Zu Spruchteil II. wurde insbesondere dargelegt, dass sich weder aus dem Vorbringen noch aus den Feststellungen zum Zielstaat eine Gefährdung im Sinne des § 50 FPG ableiten lasse und der Beschwerdeführer auch 2018 zuletzt in Serbien aufhältig gewesen sei, er habe überdies keinen Antrag auf internationalen Schutz gestellt und würde einer Abschiebung nach Serbien auch keine Empfehlung des Europäischen Gerichtshofes für Menschenrechte entgegenstehen, sodass diese als zulässig zu bezeichnen sei. Weiters wurde dargelegt, dass im vorliegenden Fall die sofortige Ausreise des Drittstaatsangehörigen im Interesse der öffentlichen Ordnung und Sicherheit erforderlich sei (Spruchpunkt III. und V.).

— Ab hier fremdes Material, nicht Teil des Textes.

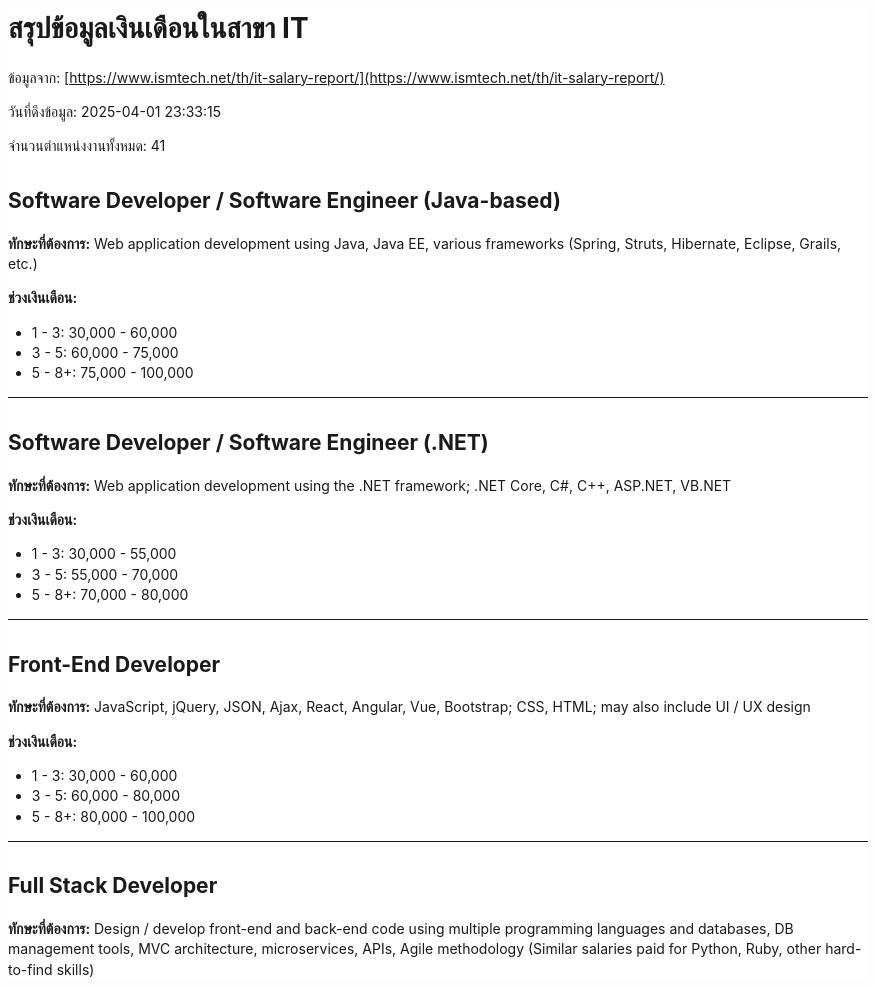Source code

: # สรุปข้อมูลเงินเดือนในสาขา IT

ข้อมูลจาก: [https://www.ismtech.net/th/it-salary-report/](https://www.ismtech.net/th/it-salary-report/)

วันที่ดึงข้อมูล: 2025-04-01 23:33:15

จำนวนตำแหน่งงานทั้งหมด: 41

## Software Developer / Software Engineer (Java-based)

**ทักษะที่ต้องการ:** Web application development using Java, Java EE, various frameworks (Spring, Struts, Hibernate, Eclipse, Grails, etc.)

**ช่วงเงินเดือน:**

- 1 - 3: 30,000 - 60,000
- 3 - 5: 60,000 - 75,000
- 5 - 8+: 75,000 - 100,000

---

## Software Developer / Software Engineer (.NET)

**ทักษะที่ต้องการ:** Web application development using the .NET framework; .NET Core, C#, C++, ASP.NET, VB.NET

**ช่วงเงินเดือน:**

- 1 - 3: 30,000 - 55,000
- 3 - 5: 55,000 - 70,000
- 5 - 8+: 70,000 - 80,000

---

## Front-End Developer

**ทักษะที่ต้องการ:** JavaScript, jQuery, JSON, Ajax, React, Angular, Vue, Bootstrap; CSS, HTML; may also include UI / UX design

**ช่วงเงินเดือน:**

- 1 - 3: 30,000 - 60,000
- 3 - 5: 60,000 - 80,000
- 5 - 8+: 80,000 - 100,000

---

## Full Stack Developer

**ทักษะที่ต้องการ:** Design / develop front-end and back-end code using multiple programming languages and databases, DB management tools, MVC architecture, microservices, APIs, Agile methodology (Similar salaries paid for Python, Ruby, other hard-to-find skills)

Zu Spruchpunkt IV. wurde begründend dargelegt, dass beim Beschwerdeführer der Tatbestand des § 53 Abs. 3 Z1 FPG (Drittstaatsangehöriger, der von einem Gericht zu einer unbedingten Freiheitsstrafe von mindestens drei Monaten verurteilt worden sei) erfüllt sei und die Suchtgiftdelinquenz ein besonders verpöntes Fehlverhalten darstelle. Aufgrund der Schwere des Fehlverhaltens sei die Annahme, dass er eine schwerwiegende Gefahr für die öffentliche Ordnung und Sicherheit darstelle, gerechtfertigt und sei bei einer Gesamtbeurteilung des Verhaltens, auch unter Berücksichtigung der familiären und privaten Anknüpfungspunkte, ein Einreiseverbot in der angegebenen Dauer notwendig.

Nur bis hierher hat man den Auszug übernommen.